===== PAGE TEXT =====

Male gender, older age, greater BMI and neck circumference, smoking, alcohol intake, sedative use, health illiteracy and Indian and Chinese ethnicity were related to a high risk for OSA.

As already mentioned the questionnaires have some limitations and are only suitable for the detection of patients with a high pretest probability of OSA. The included studies were of different methodological quality, and some did not report such valuable information as BMI. Some studies reported data only in terms of symptomatology. Despite having, a good sensitivity for OSA, the specificity and positive predictive value for the disease are much lower than desired, and these factors interfere with the translation of the results of OSA questionnaires into real life scenario. The quality scores of these articles are presented in Table 1.

Community Studies With Instrumental Sleep Monitoring and/or Full PSG Assessment


Fourteen studies were community based studies using instrumental sleep monitoring and/or full PSG including 15,449 patients (11,114 men and 4,335 women). There were five Chinese studies (n-6,447): three from Hong-Kong (n-3,145), two studies from mainland China (3,302); four Japanese studies (n-3,475), two Indian studies (n-4,665), and one each from Korea (n-5,020), Malaysia (n-279) and Singapore (n-106). The summary of the studies is presented in Table 2.

Six studies used PSG, 2 studies used PSG and a sleep questionnaire, one study used a sleep questionnaire, home sleep monitoring and PSG, one study used home sleep study and PSG, one study used overnight pulse oximetry monitoring and PSG, one study used three channel home sleep monitoring and two studies used overnight pulse oximetry. The smallest sample consisted of 106 participants (Singaporean study), and the largest consisted of 2,505 participants (Indian study). Men were predominant studied group in most studies, whereas one study enrolled exclusively women.

The mean age of participants ranged from 41.2 years in the study from Hong-Kong/China to 58.6 years in the Japanese study. The mean BMI varied from 22.4 kg/m in the study from Hong-Kong/China to 29.4 kg/m in the Malaysian study. The study from Singapore did not report data on either mean age or mean BMI.

=====

§ **WHAT YOU NEED TO DO**
Please carry on the passage on obstructive sleep apnea studies from the point where it stops. The listing that comes next is separate material and has no connection to the passage on obstructive sleep apnea studies.

===== RAW DATA =====

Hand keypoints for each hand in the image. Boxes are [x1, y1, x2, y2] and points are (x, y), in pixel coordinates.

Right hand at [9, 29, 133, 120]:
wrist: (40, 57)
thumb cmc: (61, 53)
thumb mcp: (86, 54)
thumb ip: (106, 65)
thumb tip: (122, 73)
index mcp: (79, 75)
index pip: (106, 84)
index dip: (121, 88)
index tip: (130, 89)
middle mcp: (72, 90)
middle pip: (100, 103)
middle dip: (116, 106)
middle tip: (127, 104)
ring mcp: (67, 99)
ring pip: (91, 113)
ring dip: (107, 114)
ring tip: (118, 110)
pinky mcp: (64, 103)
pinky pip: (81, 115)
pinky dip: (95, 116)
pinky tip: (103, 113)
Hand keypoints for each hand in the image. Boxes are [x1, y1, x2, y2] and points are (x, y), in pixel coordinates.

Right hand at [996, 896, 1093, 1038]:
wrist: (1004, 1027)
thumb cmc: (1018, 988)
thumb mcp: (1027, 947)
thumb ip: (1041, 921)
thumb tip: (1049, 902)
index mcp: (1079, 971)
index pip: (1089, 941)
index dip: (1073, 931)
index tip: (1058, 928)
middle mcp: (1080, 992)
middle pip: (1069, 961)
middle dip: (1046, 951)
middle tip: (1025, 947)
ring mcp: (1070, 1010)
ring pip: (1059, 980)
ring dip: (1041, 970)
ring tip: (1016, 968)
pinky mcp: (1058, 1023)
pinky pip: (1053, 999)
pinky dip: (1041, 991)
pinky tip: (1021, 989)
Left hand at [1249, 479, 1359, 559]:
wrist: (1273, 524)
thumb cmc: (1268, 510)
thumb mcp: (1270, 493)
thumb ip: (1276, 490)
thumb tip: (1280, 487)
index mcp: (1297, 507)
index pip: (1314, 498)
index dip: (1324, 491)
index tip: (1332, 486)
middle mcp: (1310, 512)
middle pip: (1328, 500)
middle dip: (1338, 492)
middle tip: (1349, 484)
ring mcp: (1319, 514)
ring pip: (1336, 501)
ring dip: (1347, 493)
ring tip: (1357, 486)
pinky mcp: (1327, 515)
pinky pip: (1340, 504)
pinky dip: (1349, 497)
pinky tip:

=====

§ **THE ANSWER**
OSA prevalence ranged from 3.7% one Japanese study to 97.3% in another study from Japan. This huge difference may be attributed to the different populations studied with a greater BMI and older age in the latter study. Another potential explanation is that the patients that underwent PSG, in the study by Okabayshi et al. had a remarkably high pre-test probability of OSA, since they had been tested via home pulse oximetry.

Some studies reported the prevalence of OSA with daytime symptoms, which ranged from 3.2% in women and 4.5% in men in the Korean study to 72% in the study from Singapore. However, the difference in the sample size should be kept in mind, along with the fact that the Singaporean study did not provide data on the mean age or mean BMI. Furthermore, it was impossible to extract the original article, since the journal in which it was published no longer exists.

Some studies reported the estimated OSA/OSAS prevalence, which ranged from 3.7%/2.1% in the study performed by Hong-Kong researchers in women to 13.74%/3.57% in the Indian study. The Indian study had a predominantly male sample, and the population was heavier and older than in the study from Hong-Kong, which recruited exclusively women and these factors can help explain the difference in estimated disease burden.

Male gender, older age, greater BMI, neck circumference and waist to hip ratio, increased blood pressure, smoking, snoring, time taken to fall asleep and a higher ESS score were associated with OSA in the aforementioned studies.

Since the studies were of different methodological quality, tested different populations, and used various types of sleep monitoring to assess OSA and since many countries lack any epidemiologic data, it is particularly difficult to extrapolate the data to the global disease prevalence in Asia. However, the studies performed by Ip et al., Hui et al. and Reddy et al. are likely to be representative of their respective populations. Based on these results it is likely that in Hong-Kong study the average prevalence of OSA is around 7%, and that of OSA with daytime symptoms is around 3.5%, whereas in India the prevalence is 13.74% for OSA and 3.57% for OSA with daytime symptoms.